Hillary Clinton and Donald Trump have made frantic appeals to voters as the 2016 presidential election campaign comes down to the wire.
On a day that was injected with fresh drama with comments from the FBI Director that it had not changed its conclusion that Ms Clinton should not be charged over the email controversy, the candidates hit the US heartland and seized some of their final opportunities to make their case to the nation.
Ms Clinton campaigned in Ohio with NBA star LeBron James, before moving on to New Hampshire where she appeared with the father of slain US soldier Capt Humayun Khan.
Speaking in Ohio, where polls show her in a dead heat with Mr Trump and where she campaigned last week with Jay Z and Beyonce, Ms Clinton said she had seen frustration and anger during the campaign but said "anger is not a plan.
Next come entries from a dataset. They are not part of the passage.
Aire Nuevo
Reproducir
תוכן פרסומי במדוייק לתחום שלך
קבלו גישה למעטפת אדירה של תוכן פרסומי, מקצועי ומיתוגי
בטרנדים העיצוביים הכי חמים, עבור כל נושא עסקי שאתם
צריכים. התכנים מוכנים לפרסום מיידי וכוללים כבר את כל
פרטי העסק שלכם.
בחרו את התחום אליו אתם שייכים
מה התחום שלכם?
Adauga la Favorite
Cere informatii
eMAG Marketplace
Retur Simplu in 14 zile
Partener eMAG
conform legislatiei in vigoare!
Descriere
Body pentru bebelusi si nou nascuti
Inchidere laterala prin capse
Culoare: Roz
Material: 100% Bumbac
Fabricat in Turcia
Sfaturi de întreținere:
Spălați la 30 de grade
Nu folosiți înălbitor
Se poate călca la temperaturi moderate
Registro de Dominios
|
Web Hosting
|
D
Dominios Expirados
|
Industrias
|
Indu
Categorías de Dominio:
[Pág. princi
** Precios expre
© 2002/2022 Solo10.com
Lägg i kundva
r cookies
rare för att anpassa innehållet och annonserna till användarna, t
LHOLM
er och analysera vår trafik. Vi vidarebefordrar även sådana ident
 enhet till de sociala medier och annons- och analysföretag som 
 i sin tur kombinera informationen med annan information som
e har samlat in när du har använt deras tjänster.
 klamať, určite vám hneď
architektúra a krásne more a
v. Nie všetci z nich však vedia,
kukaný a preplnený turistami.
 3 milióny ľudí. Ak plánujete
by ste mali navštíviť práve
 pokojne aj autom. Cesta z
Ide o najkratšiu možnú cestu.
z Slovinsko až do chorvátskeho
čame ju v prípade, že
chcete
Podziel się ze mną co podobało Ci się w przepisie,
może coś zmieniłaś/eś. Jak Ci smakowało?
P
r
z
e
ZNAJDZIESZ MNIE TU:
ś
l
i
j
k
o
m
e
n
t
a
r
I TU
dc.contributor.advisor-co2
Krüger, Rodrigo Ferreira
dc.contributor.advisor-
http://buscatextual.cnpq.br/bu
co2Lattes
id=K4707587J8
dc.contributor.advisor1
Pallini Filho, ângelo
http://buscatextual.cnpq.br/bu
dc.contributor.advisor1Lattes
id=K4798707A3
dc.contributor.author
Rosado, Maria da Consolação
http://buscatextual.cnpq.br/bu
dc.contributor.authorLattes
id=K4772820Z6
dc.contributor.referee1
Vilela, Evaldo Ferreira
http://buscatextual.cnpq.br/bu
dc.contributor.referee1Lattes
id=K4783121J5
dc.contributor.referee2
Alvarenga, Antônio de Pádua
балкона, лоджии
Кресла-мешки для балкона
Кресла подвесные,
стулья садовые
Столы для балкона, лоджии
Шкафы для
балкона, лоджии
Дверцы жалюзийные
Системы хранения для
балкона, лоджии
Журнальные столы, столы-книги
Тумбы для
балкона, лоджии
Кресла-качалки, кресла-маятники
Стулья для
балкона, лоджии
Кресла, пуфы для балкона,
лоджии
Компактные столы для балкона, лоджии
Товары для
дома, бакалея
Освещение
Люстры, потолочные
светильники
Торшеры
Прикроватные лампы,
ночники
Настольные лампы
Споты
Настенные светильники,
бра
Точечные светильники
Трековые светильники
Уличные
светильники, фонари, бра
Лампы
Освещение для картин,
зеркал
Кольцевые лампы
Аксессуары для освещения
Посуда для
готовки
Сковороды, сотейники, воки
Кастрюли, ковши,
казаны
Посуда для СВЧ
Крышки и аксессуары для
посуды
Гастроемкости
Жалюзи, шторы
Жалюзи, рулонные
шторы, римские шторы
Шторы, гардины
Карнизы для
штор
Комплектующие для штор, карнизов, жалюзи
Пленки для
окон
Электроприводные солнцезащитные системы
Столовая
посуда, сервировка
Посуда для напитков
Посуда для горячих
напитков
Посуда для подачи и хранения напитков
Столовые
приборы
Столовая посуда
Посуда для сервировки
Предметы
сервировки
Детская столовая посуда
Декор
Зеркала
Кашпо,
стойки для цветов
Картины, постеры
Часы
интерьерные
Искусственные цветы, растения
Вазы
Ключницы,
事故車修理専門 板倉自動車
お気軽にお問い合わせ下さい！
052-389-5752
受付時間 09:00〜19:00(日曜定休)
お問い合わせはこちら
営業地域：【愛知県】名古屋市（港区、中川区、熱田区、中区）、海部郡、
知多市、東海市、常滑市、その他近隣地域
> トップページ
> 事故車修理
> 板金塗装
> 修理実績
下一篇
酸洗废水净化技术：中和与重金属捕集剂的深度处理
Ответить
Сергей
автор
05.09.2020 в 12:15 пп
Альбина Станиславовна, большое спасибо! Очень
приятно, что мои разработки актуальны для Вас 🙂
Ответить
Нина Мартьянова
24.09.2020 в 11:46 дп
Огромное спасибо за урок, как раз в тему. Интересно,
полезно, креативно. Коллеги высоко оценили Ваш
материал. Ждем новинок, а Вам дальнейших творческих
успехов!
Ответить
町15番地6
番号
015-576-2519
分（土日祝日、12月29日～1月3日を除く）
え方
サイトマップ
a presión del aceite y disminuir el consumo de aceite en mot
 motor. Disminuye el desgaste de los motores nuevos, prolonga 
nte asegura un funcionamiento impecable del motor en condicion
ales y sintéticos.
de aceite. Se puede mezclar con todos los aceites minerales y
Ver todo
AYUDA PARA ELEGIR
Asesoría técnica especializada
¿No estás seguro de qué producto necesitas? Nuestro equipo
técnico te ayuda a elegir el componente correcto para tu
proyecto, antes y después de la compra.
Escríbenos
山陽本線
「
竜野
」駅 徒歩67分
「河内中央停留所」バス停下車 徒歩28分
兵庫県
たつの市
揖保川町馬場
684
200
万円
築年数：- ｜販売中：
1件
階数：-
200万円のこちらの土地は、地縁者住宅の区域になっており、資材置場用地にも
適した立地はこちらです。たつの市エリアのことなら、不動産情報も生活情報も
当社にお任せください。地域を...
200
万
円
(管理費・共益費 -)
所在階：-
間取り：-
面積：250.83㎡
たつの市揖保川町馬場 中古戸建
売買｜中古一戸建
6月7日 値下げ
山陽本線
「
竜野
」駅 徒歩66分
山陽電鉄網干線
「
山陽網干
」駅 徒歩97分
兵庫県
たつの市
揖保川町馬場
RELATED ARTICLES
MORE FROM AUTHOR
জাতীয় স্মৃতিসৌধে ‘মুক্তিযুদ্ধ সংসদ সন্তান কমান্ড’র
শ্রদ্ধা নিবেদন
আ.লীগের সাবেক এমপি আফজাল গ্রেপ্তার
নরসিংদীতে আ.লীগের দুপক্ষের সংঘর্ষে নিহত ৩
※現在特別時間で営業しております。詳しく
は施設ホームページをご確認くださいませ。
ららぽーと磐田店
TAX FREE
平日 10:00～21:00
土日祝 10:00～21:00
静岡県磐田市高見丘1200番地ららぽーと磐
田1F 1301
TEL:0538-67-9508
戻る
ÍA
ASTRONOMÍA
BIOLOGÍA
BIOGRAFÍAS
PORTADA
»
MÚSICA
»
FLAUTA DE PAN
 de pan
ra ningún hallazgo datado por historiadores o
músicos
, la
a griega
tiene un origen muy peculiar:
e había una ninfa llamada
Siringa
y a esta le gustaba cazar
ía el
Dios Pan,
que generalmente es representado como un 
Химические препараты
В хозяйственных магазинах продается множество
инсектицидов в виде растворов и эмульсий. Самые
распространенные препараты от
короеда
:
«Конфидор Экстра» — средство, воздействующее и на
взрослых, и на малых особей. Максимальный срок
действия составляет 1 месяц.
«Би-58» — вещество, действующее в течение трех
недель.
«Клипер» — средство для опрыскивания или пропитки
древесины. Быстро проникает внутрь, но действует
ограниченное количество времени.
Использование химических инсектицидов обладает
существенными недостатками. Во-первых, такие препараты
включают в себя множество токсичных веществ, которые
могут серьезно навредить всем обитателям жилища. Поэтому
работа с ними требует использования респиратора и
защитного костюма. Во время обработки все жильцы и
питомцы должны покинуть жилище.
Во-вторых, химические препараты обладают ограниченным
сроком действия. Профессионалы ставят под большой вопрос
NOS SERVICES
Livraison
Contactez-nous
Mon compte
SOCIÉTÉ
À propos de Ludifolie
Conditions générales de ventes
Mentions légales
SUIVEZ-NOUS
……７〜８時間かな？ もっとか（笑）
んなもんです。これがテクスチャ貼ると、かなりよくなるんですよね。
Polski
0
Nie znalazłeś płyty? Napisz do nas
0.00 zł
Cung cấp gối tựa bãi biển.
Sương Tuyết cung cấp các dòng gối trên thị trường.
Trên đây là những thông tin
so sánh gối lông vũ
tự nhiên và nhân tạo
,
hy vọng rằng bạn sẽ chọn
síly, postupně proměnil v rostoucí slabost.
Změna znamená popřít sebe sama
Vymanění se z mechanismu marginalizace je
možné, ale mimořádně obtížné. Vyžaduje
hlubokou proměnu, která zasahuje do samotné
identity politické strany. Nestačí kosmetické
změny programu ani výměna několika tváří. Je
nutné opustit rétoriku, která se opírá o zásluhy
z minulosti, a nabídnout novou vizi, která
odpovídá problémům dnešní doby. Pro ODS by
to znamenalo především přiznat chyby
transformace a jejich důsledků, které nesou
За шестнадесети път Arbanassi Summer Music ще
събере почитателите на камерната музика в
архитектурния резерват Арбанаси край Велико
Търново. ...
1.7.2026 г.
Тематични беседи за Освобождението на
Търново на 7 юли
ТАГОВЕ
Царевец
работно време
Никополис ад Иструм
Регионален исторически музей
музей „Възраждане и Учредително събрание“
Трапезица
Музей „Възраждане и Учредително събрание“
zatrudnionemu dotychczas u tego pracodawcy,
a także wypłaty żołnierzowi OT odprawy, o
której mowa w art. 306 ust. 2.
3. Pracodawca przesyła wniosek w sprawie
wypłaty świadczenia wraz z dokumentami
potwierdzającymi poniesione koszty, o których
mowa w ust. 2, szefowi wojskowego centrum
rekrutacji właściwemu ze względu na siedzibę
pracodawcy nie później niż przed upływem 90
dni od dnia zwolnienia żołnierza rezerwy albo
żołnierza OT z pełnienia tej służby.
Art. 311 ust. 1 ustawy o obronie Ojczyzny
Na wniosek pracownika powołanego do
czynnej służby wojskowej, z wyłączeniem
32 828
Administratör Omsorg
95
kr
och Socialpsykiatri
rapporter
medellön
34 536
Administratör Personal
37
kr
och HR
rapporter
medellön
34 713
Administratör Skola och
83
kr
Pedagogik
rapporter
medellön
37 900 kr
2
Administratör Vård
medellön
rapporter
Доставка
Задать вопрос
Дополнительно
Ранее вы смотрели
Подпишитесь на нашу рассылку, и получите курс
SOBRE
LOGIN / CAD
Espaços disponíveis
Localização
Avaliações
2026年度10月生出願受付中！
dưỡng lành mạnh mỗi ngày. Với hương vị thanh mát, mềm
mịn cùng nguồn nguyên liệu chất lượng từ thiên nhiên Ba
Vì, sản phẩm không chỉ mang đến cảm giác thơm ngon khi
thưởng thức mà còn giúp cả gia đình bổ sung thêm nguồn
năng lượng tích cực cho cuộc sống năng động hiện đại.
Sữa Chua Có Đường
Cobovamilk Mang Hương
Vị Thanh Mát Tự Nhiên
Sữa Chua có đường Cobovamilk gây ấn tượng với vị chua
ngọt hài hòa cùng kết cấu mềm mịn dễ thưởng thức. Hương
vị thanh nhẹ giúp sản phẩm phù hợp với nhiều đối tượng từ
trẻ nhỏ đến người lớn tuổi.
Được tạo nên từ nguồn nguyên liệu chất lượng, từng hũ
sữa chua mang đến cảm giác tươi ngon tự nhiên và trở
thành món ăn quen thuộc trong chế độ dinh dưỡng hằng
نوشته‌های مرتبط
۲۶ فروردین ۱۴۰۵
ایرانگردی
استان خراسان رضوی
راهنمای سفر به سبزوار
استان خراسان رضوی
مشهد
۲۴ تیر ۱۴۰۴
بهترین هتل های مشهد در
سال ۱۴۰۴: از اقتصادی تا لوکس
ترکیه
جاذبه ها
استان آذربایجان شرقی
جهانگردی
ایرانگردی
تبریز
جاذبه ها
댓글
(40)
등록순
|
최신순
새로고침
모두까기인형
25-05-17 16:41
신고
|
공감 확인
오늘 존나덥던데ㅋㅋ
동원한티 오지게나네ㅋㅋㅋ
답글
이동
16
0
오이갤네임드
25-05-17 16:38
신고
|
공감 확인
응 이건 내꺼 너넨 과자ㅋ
Anger is not going to get us jobs".
Meanwhile, Mr Trump, who polls suggested was trailing his Democratic rival by up to five points, held rallies in five states, including Minnesota, which observers believe he has little chance of winning and said may reveal a sign of creeping desperation.
Speaking in Minneapolis, he said Ms Clinton was being "protected by a rigged system….she will be under investigation for a long, long time, likely concluding in a criminal trial".
He was later to campaign in Sterling Heights, Michigan, where polls suggest Ms Clinton has a five point lead.
Just 48 hours before election day, and with anywhere up to 30m Americans having already cast their vote, a flurry of polls give a small but solid lead to Ms Clinton.
The final NBC-Wall Street Journal poll released on Sunday, put Ms Clinton on 44 points, with Mr Trump on 40. It placed Libertarian party candidate Gary Johnson at six per cent and Green Party Candidate Jill Stein had 2 per cent of support.
Those who carried out the poll, said Ms Clinton's lead had fallen from the 11 point advantage she held over Mr Trump the last time the poll was conducted in the middle of October, before the FBI said it was reviewing new emails in its investigation of the former secretary of state.
Meanwhile, after running even with Mr Trump early last week, Ms Clinton was given a five-point lead in the latest Washington Post-ABC Tracking Poll.
A final nationwide poll published by Politico placed Mr Trump three points behind his rival - scoring it 45-42. An average of all polls collated by Real Clear Politics gave Ms Clinton a narrower lead, just 1.8 per cent.
The nationwide polls do not tell the entire story of what is happening on the ground in battleground states. A calculation that takes into account such trends and battles by the FiveThirtyEight website, headed by pollster Nate Silver, gave Ms Clinton a 64.2 per cent chance of securing the White House.
Ms Clinton's campaign manager, John Podesta, said her base of support among minority voters and the large number of early votes cast would lead to a win for her.
"We've had college-educated women voting in higher numbers, voting for her in higher numbers. Asian-Americans voting disproportionately," he said on NBC's Meet the Press.
Mr Trump's running mate, Indiana Governor Mike Pence, said that the campaign would accept a "clear outcome" to the election but said both campaigns reserved legal options if there was a disputed result.
"The campaign has made it very clear that a clear outcome, obviously, both sides will accept," Mr Pence told Fox News.
"But I think both campaigns have also been very clear that in the event of disputed results, they reserve all rights and remedies."
Ten days ago, James Comey delivered a jolt to the electoral campaign by announcing that it was reopening its probe of Ms Clinton's use of a private email server. It emerged agents were examining emails discovered on the laptop of Anthony Weiner, a disgraced former congressman who is the estranged husband of a top aide to Ms Clinton.
The revelation was leapt on by opponents of Ms Clinton, and subsequent polls showed her lead over Donald Trump begin to close.
Yet on Sunday afternoon, Mr Comey published another letter to the Congressional Committee of Intelligence saying "we have not changed our conclusions that we expressed in July in regard to Secretary Clinton".
Under intense pressure from all sides, Mr Comey said in his letter published on Sunday that his team had been working flat out to try and resolve the issue.
"The FBI investigative team has been working around the clock to process and review a large volume of emails from a device obtained in connection with an unrelated criminal investigation," he said.
"During that process, we reviewed all of the communications that were to or from Hillary Clinton while she was secretary of state."
He added: "Based on our review, we have not changed our conclusions that we express in July."
Brian Fallon, a spokesperson for Ms Clinton, said on Twitter that the campaign was always confident that she would be cleared of any wrongdoing. "We were always confident nothing would cause the July decision to be revisited. Now Director Comey has confirmed it," he said.
But Kellyanne Conway, Mr Trump's campaign manager, asked why, if the Clinton campaign was so confident in the director, it had attacked Mr Comey "and his credibility".